The long awkward silence after a teacher asks for student volunteers is an all too familiar experience for many college students, and while getting people actively involved can be productive, it is often forced and anxiety-driven.
Mandatory class participation should be a part of K-12 course curriculum, but once the individual starts paying for their education it should no longer be a requirement and furthermore it should not count toward a percentage of the college student’s grade.
Professors should make it an expectation that their students add to class discussions but not an involuntary action.
It is not new information that this generation’s social skills are changing due to the increased use of social media and technological devices.

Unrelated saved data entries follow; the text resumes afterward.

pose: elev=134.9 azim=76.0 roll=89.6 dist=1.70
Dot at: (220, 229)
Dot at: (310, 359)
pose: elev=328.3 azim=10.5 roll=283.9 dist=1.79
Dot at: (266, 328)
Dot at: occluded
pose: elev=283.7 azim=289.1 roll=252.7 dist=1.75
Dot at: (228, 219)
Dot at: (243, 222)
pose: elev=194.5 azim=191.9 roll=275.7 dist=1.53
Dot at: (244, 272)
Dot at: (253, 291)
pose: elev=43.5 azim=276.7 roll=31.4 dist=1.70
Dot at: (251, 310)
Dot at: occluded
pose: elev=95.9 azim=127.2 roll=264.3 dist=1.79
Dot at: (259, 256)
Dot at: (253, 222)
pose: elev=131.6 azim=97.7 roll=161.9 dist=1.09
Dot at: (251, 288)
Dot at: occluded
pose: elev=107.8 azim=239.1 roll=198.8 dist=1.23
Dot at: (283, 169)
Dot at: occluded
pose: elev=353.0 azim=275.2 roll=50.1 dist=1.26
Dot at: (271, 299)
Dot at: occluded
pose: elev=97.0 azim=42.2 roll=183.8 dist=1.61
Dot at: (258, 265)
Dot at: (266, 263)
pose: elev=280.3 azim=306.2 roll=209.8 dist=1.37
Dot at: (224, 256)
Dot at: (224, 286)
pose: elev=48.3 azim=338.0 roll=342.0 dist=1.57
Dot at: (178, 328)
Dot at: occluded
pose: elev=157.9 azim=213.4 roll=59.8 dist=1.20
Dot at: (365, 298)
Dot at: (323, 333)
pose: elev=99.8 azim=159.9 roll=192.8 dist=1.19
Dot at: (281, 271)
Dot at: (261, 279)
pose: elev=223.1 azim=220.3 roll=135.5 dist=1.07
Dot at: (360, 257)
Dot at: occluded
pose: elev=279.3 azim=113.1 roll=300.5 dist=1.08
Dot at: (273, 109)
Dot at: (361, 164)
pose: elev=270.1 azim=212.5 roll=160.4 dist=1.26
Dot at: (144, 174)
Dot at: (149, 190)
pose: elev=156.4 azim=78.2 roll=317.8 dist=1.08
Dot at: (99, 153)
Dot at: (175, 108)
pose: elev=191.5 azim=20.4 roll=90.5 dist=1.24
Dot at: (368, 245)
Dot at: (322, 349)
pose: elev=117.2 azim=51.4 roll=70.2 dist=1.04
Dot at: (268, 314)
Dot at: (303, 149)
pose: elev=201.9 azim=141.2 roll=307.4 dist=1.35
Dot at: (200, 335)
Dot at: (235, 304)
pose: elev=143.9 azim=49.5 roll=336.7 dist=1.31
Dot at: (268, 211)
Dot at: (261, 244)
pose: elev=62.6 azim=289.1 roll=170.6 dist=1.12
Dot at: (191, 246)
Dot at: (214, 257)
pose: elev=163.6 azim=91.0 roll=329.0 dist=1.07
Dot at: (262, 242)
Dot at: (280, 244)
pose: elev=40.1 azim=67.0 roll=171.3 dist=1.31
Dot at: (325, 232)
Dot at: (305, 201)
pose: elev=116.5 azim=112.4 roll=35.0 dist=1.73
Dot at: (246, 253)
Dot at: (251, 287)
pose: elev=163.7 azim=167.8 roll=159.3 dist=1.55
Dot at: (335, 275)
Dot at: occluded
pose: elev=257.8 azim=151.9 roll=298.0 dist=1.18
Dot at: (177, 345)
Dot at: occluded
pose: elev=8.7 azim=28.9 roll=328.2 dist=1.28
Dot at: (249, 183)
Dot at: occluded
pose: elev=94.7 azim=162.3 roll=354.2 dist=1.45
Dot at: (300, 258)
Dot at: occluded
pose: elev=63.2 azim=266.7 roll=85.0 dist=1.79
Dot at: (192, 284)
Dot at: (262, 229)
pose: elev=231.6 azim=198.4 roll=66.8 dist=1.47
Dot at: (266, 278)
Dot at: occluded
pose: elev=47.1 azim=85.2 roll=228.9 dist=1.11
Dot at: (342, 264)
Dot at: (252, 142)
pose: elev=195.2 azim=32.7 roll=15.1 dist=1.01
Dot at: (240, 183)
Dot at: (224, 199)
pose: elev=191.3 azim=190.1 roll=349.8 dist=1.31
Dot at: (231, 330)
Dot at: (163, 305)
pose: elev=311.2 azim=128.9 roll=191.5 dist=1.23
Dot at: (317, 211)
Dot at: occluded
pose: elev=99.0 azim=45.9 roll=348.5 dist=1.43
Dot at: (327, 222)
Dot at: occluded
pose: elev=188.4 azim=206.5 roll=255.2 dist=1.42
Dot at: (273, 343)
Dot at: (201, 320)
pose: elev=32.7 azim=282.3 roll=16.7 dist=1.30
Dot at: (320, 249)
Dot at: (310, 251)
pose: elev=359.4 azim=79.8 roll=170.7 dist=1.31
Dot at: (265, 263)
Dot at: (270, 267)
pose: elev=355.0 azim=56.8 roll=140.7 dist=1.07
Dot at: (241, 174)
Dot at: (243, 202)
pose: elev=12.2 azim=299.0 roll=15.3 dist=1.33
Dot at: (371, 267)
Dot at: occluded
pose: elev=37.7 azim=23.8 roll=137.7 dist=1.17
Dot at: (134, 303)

According to a controlled experiment carried out by a team of UCLA scientists, sixth grade students who went five days without any means of using social media or technological devices did exponentially better at reading human emotions than a group of sixth-graders from the same school who did not go without such.
It is then fair to say that for the healthy development of children in regards to social skills that class participation; more exposure to social situations, is a reasonable requirement and implementation in their educational journeys.
On the other hand once an individual reaches the college level they will have had over a decade of enforced class participation and will have been exposed to countless hours and situations in which they had to think on the spot and use their best judgement when answering questions.
Any education after high school is voluntary and generally speaking students are paying out of pocket to further their education.
American River College students pay $46 per unit and to be considered full time a student must be enrolled in 12 units.
As a full timer that amounts to $552 per semester not including other fees and payments.
It is highly subjective to count participation as a percentage toward a final grade especially since there are so many ways to participate in a class beyond vocalizing an opinion etc.
Students can be actively engaged in a discussion through note taking, reading along with the material, listening to their professor or other students speak and by simply paying attention and processing the information.
There is also the issue of causing more tension and discomfort for students who are naturally more introverted and while speaking aloud is essential for building social skills, it does give an advantage to those students who are more inclined to vocalize their thoughts in a classroom setting.
In a recent study on core curriculum syllabi at Seattle University it was found that over 93 percent of their courses required class participation.
The study revealed that professors generally do not provide instruction on how to improve participation, the interpretation of student behavior is often times subjective and difficult to assess and it is hard to justify participation scores.
There were some suggestions for professors on how to create more friendly and comfortable environments for students to speak including having them speak on homework from the previous night which would allow them to have thoughts already prepared and even increasing the ‘wait time’ between the time of the question and the time of the response.
Regardless of these helpful approaches it still remains problematic to make participation an area that is critiqued and counted toward a final grade.